The 2020 census data, analyzed in a Cambridge Community Foundation report, provides evidence that Black and low-income families are leaving Cambridge. Photographs by Emack are featured in the report. “I want to create a visual archive that [speaks] to Cambridge 15, 20, 100 years from now, when people are looking back at Cambridge and thinking about this place,” Emack said. “I want there to be evidence of who was here and who could not stay, because Cambridge is no longer sustainable for families.”

Emack’s previous series of photos, “Cousins,” was also more than a decade in the making. That earlier collection features images of Emack’s family, including her daughter and nieces.

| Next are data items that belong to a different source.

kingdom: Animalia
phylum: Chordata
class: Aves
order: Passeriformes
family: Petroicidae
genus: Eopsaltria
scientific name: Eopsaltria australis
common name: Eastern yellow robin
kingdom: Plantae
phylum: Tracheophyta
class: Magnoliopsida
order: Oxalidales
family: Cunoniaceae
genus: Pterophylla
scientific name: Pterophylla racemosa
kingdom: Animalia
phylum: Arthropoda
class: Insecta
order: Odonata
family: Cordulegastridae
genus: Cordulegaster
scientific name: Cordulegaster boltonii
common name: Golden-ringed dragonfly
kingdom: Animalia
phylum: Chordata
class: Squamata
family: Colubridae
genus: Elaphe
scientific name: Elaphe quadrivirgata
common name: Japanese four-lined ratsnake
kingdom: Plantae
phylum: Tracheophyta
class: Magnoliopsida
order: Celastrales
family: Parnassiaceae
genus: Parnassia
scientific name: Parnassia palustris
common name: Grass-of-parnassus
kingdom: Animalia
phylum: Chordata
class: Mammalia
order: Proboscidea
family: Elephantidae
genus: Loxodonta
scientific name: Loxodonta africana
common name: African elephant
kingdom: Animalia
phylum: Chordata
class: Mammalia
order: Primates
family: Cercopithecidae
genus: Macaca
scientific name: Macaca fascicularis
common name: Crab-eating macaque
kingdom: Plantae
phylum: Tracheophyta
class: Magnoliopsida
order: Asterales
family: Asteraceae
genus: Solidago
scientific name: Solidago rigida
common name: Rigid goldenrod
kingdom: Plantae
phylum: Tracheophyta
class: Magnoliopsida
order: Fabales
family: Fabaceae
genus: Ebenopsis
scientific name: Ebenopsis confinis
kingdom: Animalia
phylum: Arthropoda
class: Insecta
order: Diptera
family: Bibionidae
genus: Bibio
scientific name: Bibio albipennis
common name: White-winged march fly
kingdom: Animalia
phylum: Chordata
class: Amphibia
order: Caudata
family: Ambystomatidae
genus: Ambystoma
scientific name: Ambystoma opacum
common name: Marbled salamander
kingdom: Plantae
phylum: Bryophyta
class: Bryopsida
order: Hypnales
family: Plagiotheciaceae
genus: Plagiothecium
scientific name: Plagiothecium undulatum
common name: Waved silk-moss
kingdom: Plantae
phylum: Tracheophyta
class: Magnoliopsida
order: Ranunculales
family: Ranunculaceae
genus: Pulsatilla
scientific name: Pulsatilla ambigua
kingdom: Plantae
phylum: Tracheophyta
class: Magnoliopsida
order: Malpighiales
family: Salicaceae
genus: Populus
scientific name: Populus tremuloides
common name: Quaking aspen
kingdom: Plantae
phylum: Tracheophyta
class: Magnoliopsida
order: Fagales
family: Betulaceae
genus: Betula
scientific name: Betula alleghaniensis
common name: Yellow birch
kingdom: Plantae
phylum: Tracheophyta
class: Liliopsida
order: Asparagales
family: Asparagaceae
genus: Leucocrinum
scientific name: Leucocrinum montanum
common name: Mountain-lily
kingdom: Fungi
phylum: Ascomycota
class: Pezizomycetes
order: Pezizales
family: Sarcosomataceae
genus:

“Book of Saints” is a continuation, Emack said.

“A saint in its most simple form, it’s just a regular person who’s out in the world trying to do good. They’re not heroic. They’re just very committed to being a good person and to doing good things in the world, and because of that, they are upheld into a sainthood,” Emack said. “I loved the idea of thinking about the people in the city who are good people, trying to do good things in simple ways, and are really the folks that are going to be left out of the riches of the city as it continues to explode in this gentrification phase.”

Emack spotlights images of two girls in front of an apartment. Clara stands beside a tree; playing casually with the branches is Rafa, a Cambridge Rindge and Latin high school student who died over the summer of liver cancer. Her gaze is directly into the camera. Her presence introduces a sense of immediacy and connection between the subject and the viewer.

The gallery also debuted Emack’s first short video, also of images of Cambridge.

“There’s an image of a little girl named Misty that I took about two years ago. Misty is looking at me through the window of an empty local restaurant,” she said. “You can see the signage, and the buildings of Cambridge, and some of the architecture of the street reflected in the storefront window.”

The significance is that the restaurant “was closed because it was purchased,” Emack said, “and about to become a fancy, bougie restaurant.”

  • “Book of Saints” is up through Feb. 10 at Gallery Kayafas, 450 Harrison Ave. No. 37, Boston. Hours are 11 a.m. to 5:30 p.m. Wednesdays through Saturdays.